(Page images and extracted text)
--------------------------------
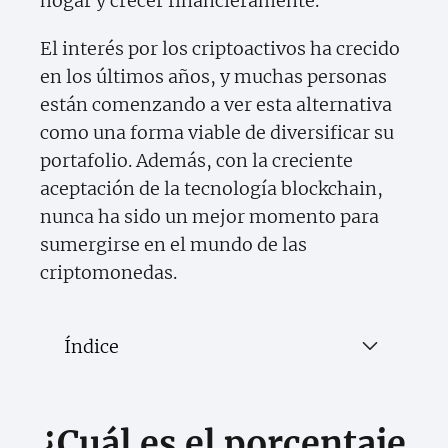
hogar y crecer financieramente.
El interés por los criptoactivos ha crecido
en los últimos años, y muchas personas
están comenzando a ver esta alternativa
como una forma viable de diversificar su
portafolio. Además, con la creciente
aceptación de la tecnología blockchain,
nunca ha sido un mejor momento para
sumergirse en el mundo de las
criptomonedas.
Índice
¿Cuál es el porcentaje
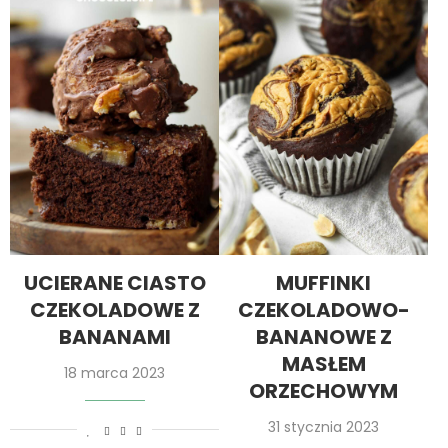
UCIERANE CIASTO
MUFFINKI
CZEKOLADOWE Z
CZEKOLADOWO-
BANANAMI
BANANOWE Z
MASŁEM
18 marca 2023
ORZECHOWYM
31 stycznia 2023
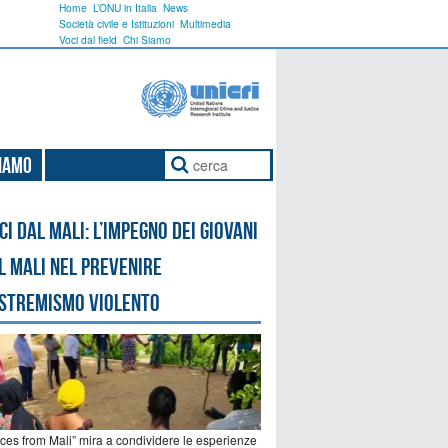
Home
L’ONU in Italia
News
Società civile e Istituzioni
Multimedia
Voci dal field
Chi Siamo
Siamo
ci dal Mali: l’impegno dei giovani
l Mali nel prevenire
estremismo violento
ices from Mali” mira a condividere le esperienze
--------------------------------
Aim of the exercise: Retype every record as it stands. None of the pictures should appear.

Result for this task:
hogar y crecer financieramente.
El interés por los criptoactivos ha crecido
en los últimos años, y muchas personas
están comenzando a ver esta alternativa
como una forma viable de diversificar su
portafolio. Además, con la creciente
aceptación de la tecnología blockchain,
nunca ha sido un mejor momento para
sumergirse en el mundo de las
criptomonedas.
Índice
¿Cuál es el porcentaje
UCIERANE CIASTO
MUFFINKI
CZEKOLADOWE Z
CZEKOLADOWO-
BANANAMI
BANANOWE Z
MASŁEM
18 marca 2023
ORZECHOWYM
31 stycznia 2023
Home
L’ONU in Italia
News
Società civile e Istituzioni
Multimedia
Voci dal field
Chi Siamo
Siamo
ci dal Mali: l’impegno dei giovani
l Mali nel prevenire
estremismo violento
ices from Mali” mira a condividere le esperienze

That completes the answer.